Chapter 6 Flashcards
What are the use case for similarity?
- Similarity use cases: classification & regression
- Recommendation eCommerce: similarity
How can nearest neighbours be used for predictive modelling in the case of classification, probability estimation and regression?
Classification: using the smallest distance of the NN
Probability estimation: using scores
Regression: using the average or the median
How many neighbours are needed and how can you solve the issue of points further away having the same influence as those close by?
- Nearest neighbor algorithms: k-NN (k = # of neighbors)

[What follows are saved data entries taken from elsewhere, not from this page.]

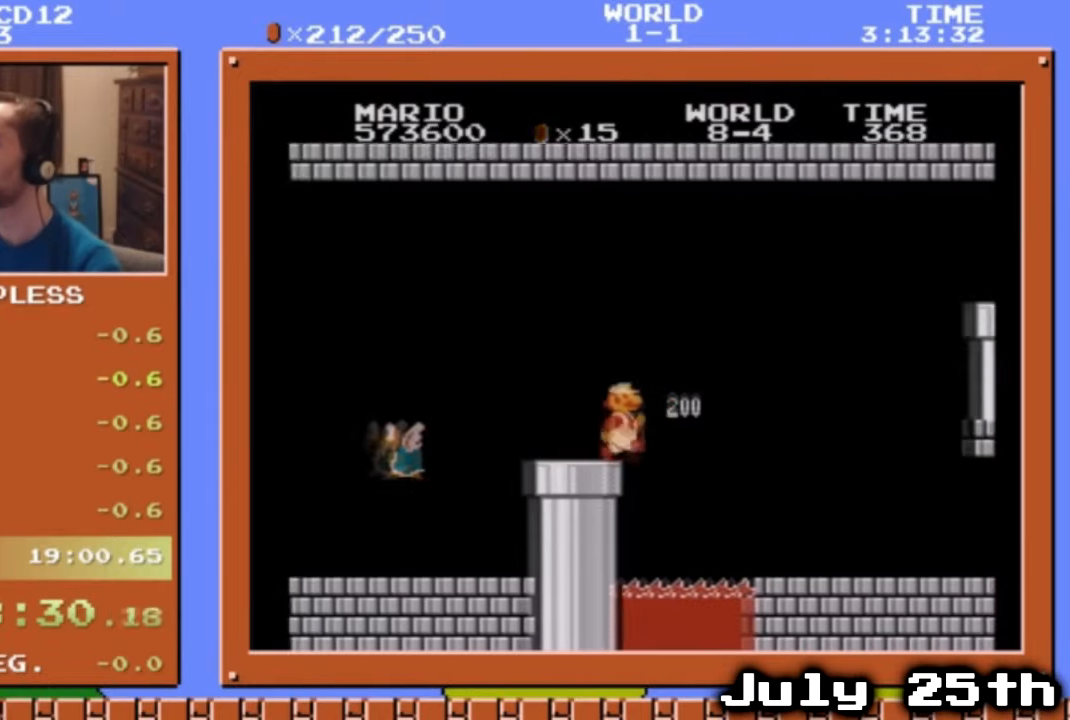
{"buttons": ["A", "B", "DPAD_RIGHT"], "events": [[134, "DPAD_UP", "up"], [302, "DPAD_LEFT", "down"], [335, "DPAD_RIGHT", "up"], [369, "DPAD_RIGHT", "down"], [402, "A", "down"], [402, "DPAD_LEFT", "up"]]}
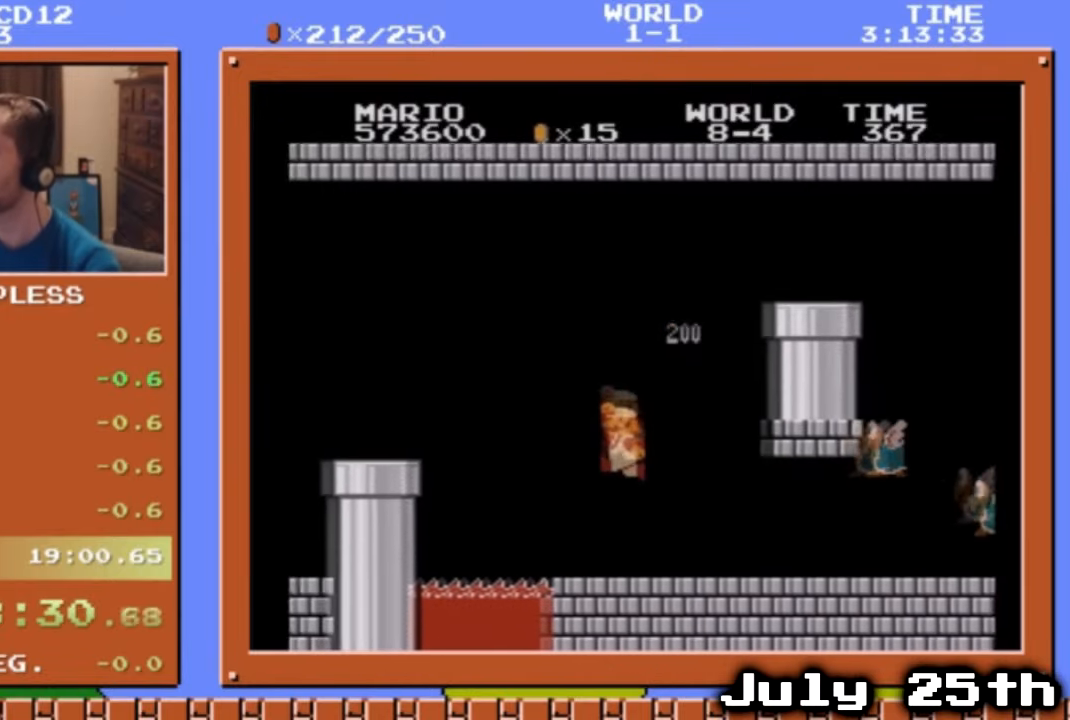
{"buttons": ["B", "DPAD_RIGHT"], "events": [[502, "A", "up"]]}
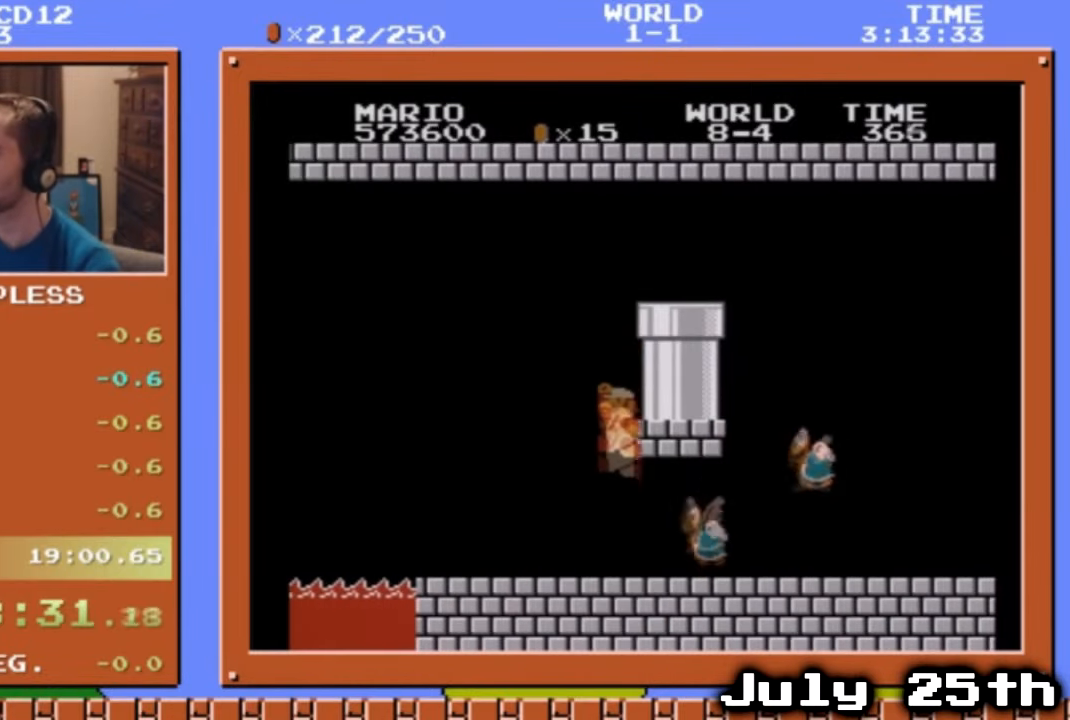
{"buttons": ["B", "DPAD_LEFT"], "events": [[100, "DPAD_LEFT", "down"], [134, "DPAD_RIGHT", "up"]]}
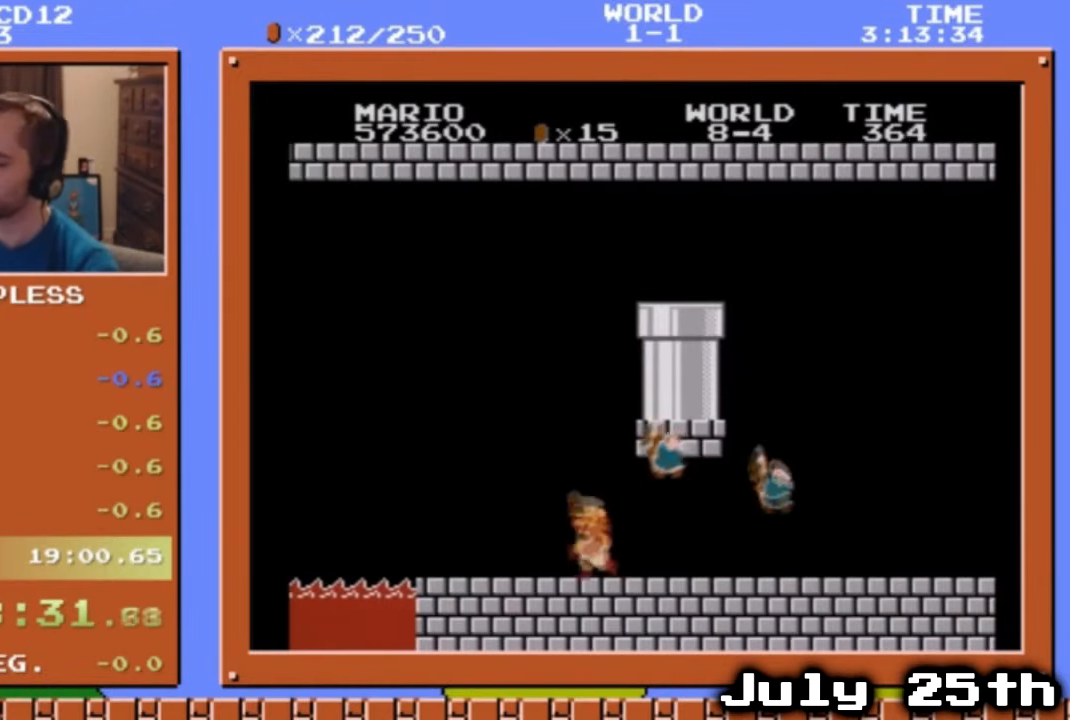
{"buttons": ["A", "B", "DPAD_RIGHT"], "events": [[67, "A", "down"], [167, "A", "up"], [167, "DPAD_LEFT", "up"], [167, "DPAD_RIGHT", "down"], [368, "A", "down"]]}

- The greater k, the more estimates are smoothed out among the neighbors
- No strict rules for choosing the # of neighbors
- Odd number is useful to yield a clear majority
- Taking into account the distance of a neighbor to the target instance
- Weighted voting / Similarity moderated voting: eliminates the risk of even outcomes by using weighted voting or similarity moderated voting, such that each neighbors contribution is scaled by its similarity
- Contribution of a neighbor drops, the further away they are from the instance
How does kNN overfitting vary with k?
- Boundaries are no lines, no recognizable pattern = random
- 1-NN: predicts perfectly for all training data and reasonably well for new ones (based on similar observations in the training data)
- k-NN = complexity parameter
- Low complexity: k = n
- Predicts the average value in the dataset for each case
- If k = n : takes into account all instances = no complexity
- If k = 30: takes into account 30 closest neighbors
- High complexity: k = 1
- Complicated boundaries, every training example will have its own boundary
- Low complexity: k = n
- k-NN = complexity parameter
What can you use to choose the best value for k?
- Choosing perfect level of k with:
- Cross-validation
- Nested Holdout testing on training set
What are the issues with nearest neighbour methods?
- If model intelligibility & justification are critical, then nearest-neighbor methods should be avoided!
- With complex & heterogenous (differing) attributes things become more complex (scale etc.)
- Must be taken care, that similarity / distance computation is meaningful for application
-
Intelligibility of the entire model
- Use of the model depends on the case
-
Issues with Justification of a specific decision
- explanation why & how recommendation was made can’t always be given.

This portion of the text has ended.